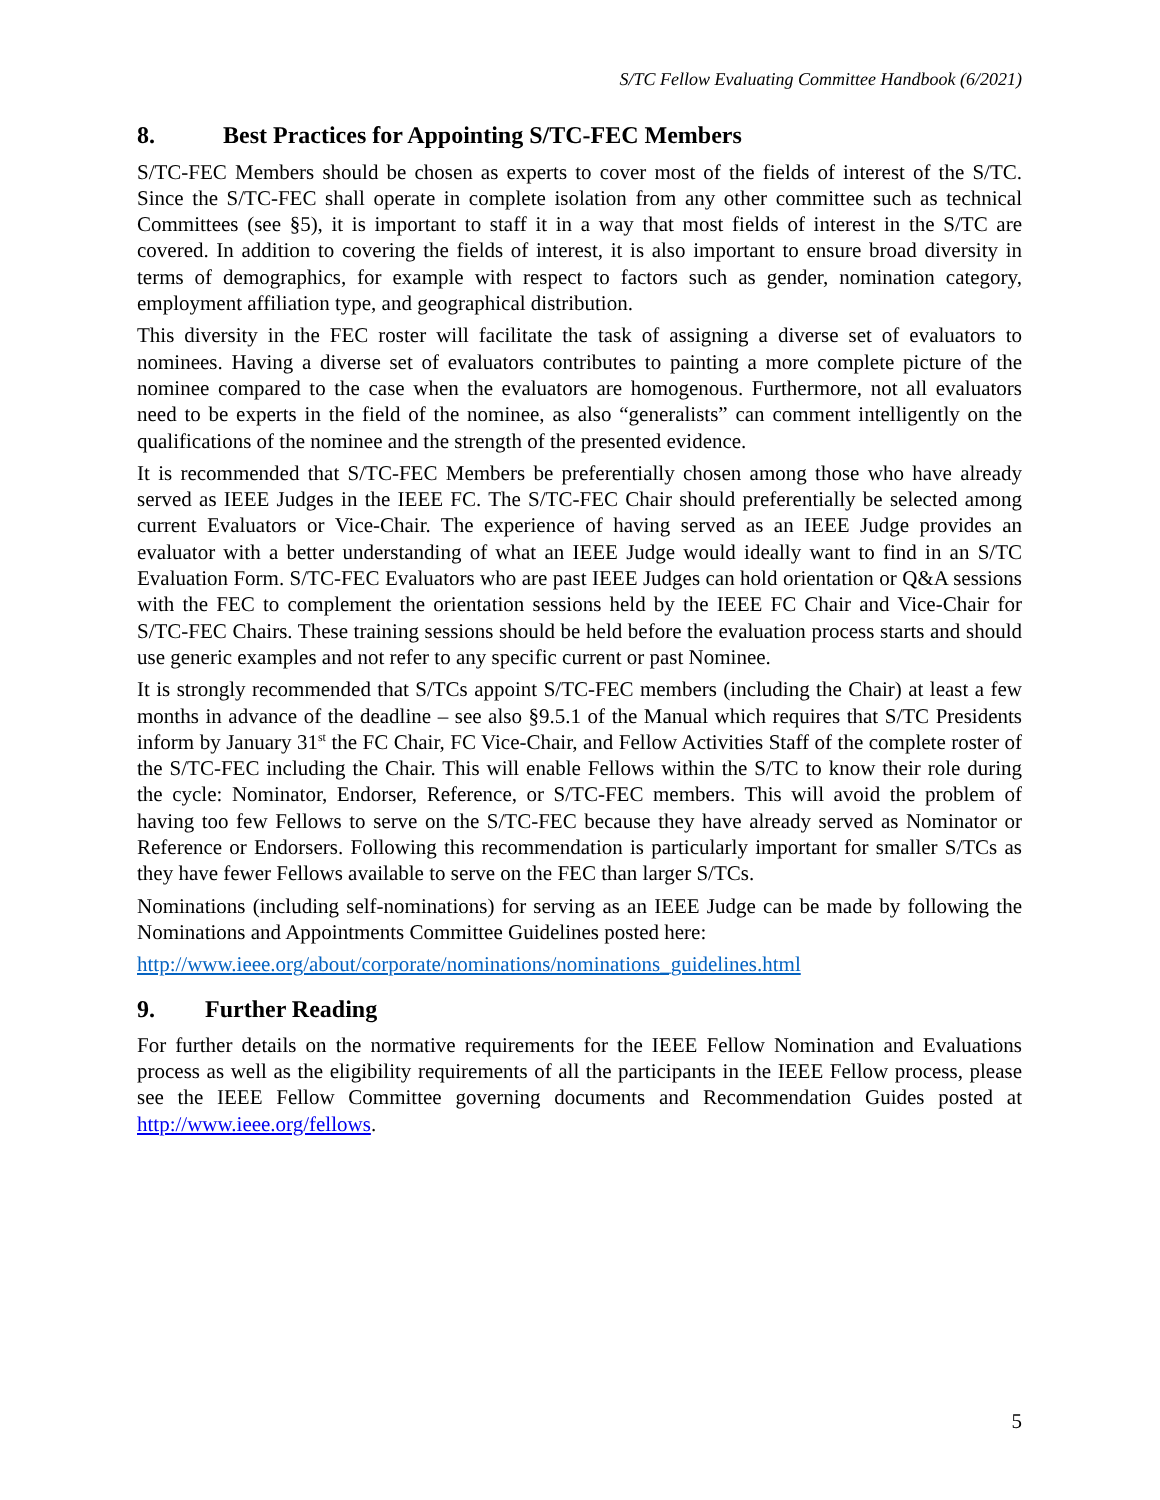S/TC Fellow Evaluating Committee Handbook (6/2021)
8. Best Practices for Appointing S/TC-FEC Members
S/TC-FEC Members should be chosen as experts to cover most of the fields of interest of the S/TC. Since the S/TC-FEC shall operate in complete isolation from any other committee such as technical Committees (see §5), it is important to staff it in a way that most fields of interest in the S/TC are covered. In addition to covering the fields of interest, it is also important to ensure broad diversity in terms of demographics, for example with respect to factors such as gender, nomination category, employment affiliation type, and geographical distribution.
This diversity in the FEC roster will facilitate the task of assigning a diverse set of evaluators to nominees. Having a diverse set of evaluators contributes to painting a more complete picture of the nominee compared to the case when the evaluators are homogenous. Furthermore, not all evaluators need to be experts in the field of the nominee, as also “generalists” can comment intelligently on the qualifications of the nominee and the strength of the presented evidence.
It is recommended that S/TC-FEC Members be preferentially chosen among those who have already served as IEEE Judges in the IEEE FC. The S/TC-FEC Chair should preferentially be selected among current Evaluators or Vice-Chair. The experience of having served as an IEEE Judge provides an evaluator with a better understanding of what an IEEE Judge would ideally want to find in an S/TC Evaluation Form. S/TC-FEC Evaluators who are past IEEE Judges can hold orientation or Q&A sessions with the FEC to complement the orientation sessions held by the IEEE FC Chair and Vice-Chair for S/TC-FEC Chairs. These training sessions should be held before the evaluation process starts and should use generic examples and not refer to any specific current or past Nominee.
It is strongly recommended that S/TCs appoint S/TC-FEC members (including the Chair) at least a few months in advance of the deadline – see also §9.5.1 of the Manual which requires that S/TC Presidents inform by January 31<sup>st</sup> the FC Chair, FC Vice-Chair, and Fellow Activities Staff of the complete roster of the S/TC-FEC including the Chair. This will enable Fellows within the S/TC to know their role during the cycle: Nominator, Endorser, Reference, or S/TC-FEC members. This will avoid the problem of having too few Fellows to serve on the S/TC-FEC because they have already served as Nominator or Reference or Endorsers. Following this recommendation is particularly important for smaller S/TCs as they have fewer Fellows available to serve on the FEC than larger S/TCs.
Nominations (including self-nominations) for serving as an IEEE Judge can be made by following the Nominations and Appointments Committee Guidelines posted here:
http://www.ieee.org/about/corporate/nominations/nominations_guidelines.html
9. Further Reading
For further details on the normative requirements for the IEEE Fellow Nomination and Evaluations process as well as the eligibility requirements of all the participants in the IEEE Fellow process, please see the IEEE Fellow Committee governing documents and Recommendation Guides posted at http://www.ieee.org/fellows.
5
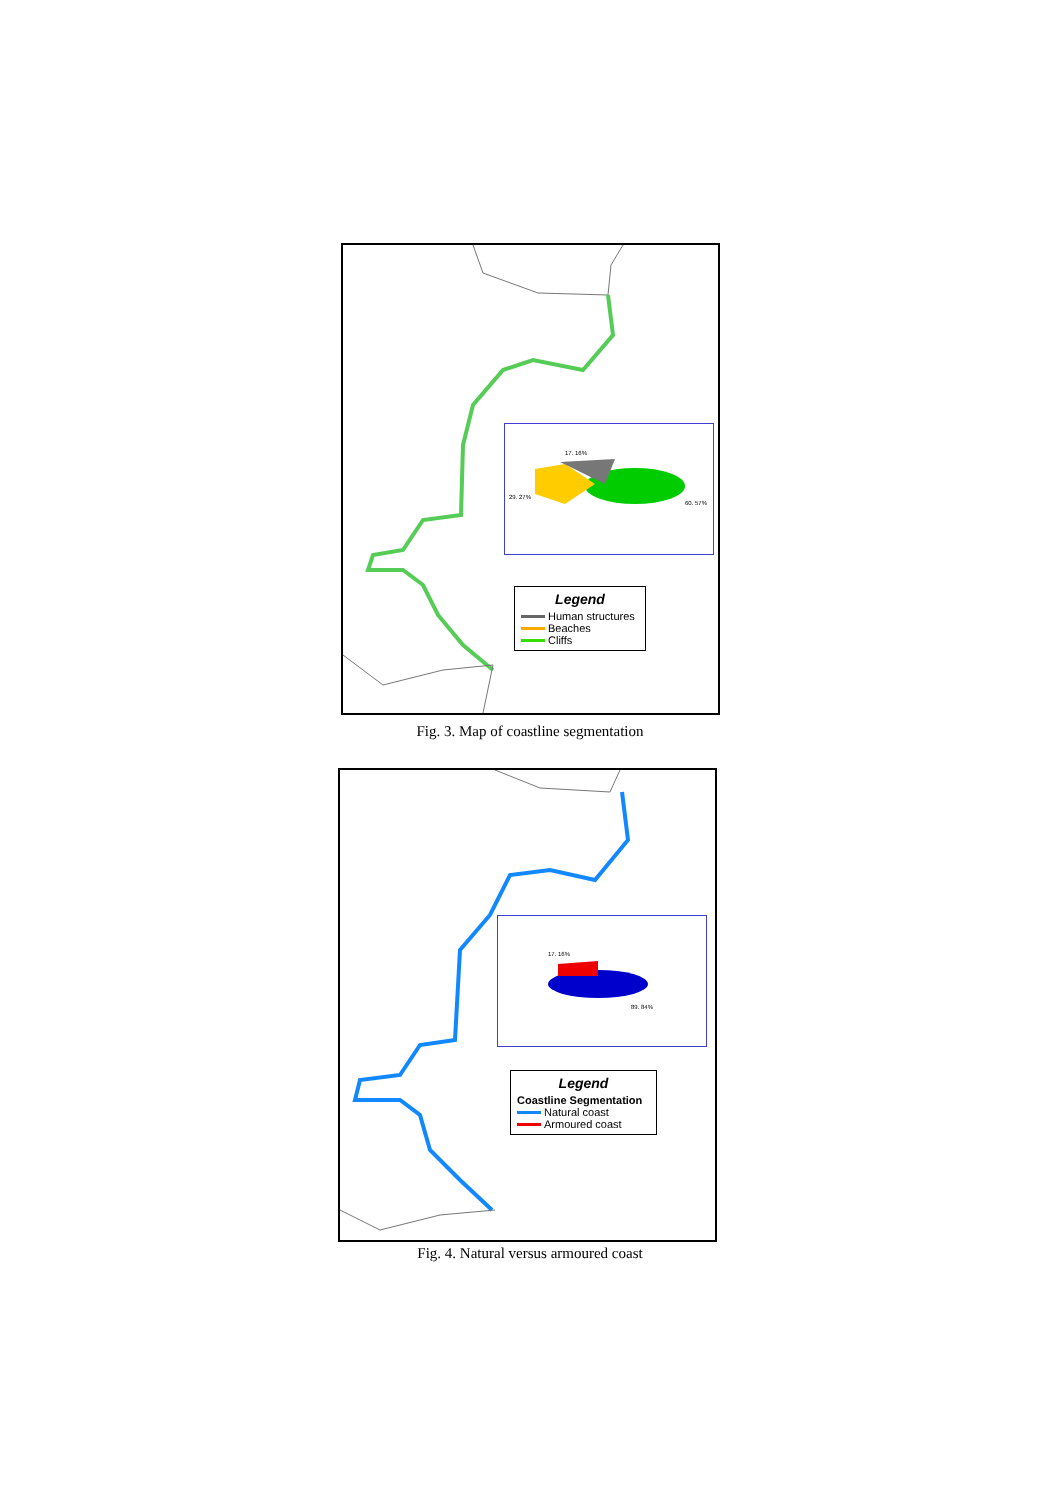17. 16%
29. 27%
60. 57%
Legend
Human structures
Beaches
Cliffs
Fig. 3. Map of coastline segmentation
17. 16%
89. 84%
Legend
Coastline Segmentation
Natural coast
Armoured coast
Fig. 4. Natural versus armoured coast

══════════

*Activity*
For each line in the data that holds the word "Judge", copy the line.

*Result*
It is recommended that S/TC-FEC Members be preferentially chosen among those who have already served as IEEE Judges in the IEEE FC. The S/TC-FEC Chair should preferentially be selected among current Evaluators or Vice-Chair. The experience of having served as an IEEE Judge provides an evaluator with a better understanding of what an IEEE Judge would ideally want to find in an S/TC Evaluation Form. S/TC-FEC Evaluators who are past IEEE Judges can hold orientation or Q&A sessions with the FEC to complement the orientation sessions held by the IEEE FC Chair and Vice-Chair for S/TC-FEC Chairs. These training sessions should be held before the evaluation process starts and should use generic examples and not refer to any specific current or past Nominee.
Nominations (including self-nominations) for serving as an IEEE Judge can be made by following the Nominations and Appointments Committee Guidelines posted here:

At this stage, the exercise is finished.